7 Ağustos 2019 Çarşamba

TNT POW Reports: Turks in Greek Hands (1920-1923)/Part XXVIII-F

//Ed. Note:  In this segment of his extraordinary report, 
Pharmacist Muzaffer Akpınar describes the "health care"
and "bathroom facilities" at the Liosia Prison Camp. 
Grim indeed.//

prisoner of war medical ile ilgili görsel sonucu

At the garrison there was no proper place for a sick person to lay down,
nor was there any medicine.  Those who were ill were sent from Liosia 
to a hospital in Piraeus, 30 kilometers away.  Three days later they 
would come back to the garrison dead.  There was no ill person who 
went to that hospital and returned alive but one escaped from the 
hospital building and came back to our garrison.  He was surrounded 
by us all, who wanted to know what it was like there, as if he had 
returned from the dead.  

He said that prisoners who went to the hospital were put in the bottom 
floor’s marble corridors and left there for a couple of days.  If in that 
time he died, or somehow didn’t die, he would be brought to a room 
on a stretcher and left there, where the hapless prisoner would be left 
to starve to death if he was still clinging to life.   Three days later they
returned the body to the garrison in a “crucifix cart”.  Money was 
collected from among the prisoners to buy wood .  A fire was lit, 
water heated and the body cleansed.    In lieu of a burial shroud, the 
body was wrapped in whatever kind of cloth available.  

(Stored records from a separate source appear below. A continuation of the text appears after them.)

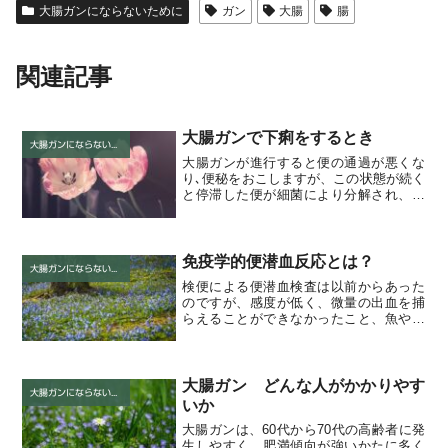
大腸ガンにならないために
ガン
大腸
腸
関連記事
大腸ガンで下痢をするとき
大腸ガンにならないために
大腸ガンが進行すると便の通過が悪くな
り､便秘をおこしますが、この状態が続く
と停滞した便が細菌により分解され、下
痢傾向となります。
免疫学的便潜血反応とは？
大腸ガンにならないために
検便による便潜血検査は以前からあった
のですが、感度が低く、微量の出血を捕
らえることができなかったこと、魚や肉
の血液でも反応してしまう、胃からの出
血と区別できなかったなどの理由で、診
断的な価値が低かったのです。ところ
が、現在おこなわれている免...
大腸ガン どんな人がかかりやす
大腸ガンにならないために
いか
大腸ガンは、60代から70代の高齢者に発
生しやすく、肥満傾向が強いかたに多く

Transport to the cemetery posed another problem since it was located 
1.5 hours away, outside of town.  If we made a thousand gestures of 
gratitude, a permit might be given and the body taken there for burial.  
Without permission the body remained at the garrison and, of course, 
would begin to rot.  We witnessed this many times.  One of the 30 or 
so women prisoners in Averof Prison died and they refused permission 
to remove her body for 3 days.  On the fourth day the problem was left 
to our garrison.  Finally, after appeals to the commander and others, 4 
prisoners went and brought the woman’s body to our garrison, where 
we buried her.

Those Who Leave Don’t Return:

The daily deaths and murders went unaccounted for.  40 people would 
be taken to forced labor but only 32 of them would return.   35 people 
would be taken to move provisions but only 19 returned.  We were told 
that those who didn’t come back went to another camp or were kept as 
forced laborers at the ammunition depot.  No one had the courage to 
question this.

pow latrines ile ilgili görsel sonucu

The ditchs that they made into toilets were located 500 meters behind 
the tents and between two rail lines.  The ditches were a meter wide and 
a bit more than a meter deep and 10-meters long.  There was no lack of 
incidents involving these latrine ditches.   In rainy weather, to get from 
the tents to the latrine was even more difficult with the increased risk 
of falling in.  We saw this happen a number of times and it was quite 
nasty.  In fact, an elderly retired soldier from Adapazarı  fell in and 
suffocated.  At night, a number of people had to go at the same time for 
safety’s sake.  If fellows went one by one they would be stopped by the 
guards, robbed and, according to what we were told by prisoners who 
came before us, many were killed and thrown into the ditches.  

In our time there, thanks to our heroic army’s effort in Anatolia to 
cleanse the land, the Greeks were more careful about their treatment of
us, so as not to bring down the Turkish Army’s wrath on their soldiers
and populace in Anatolia.   Consequently, they were more reluctant to 
kill in public.   Nevertheless,  we witnessed a prisoner being killed by 
a Greek guard over a line-cutting argument in the chow line and another 
prisoner being dragged to the garrison’s jail on the pretext that he had 
relieved himself close to the tents at night.  This prisoner was beaten 
until morning and died two days later.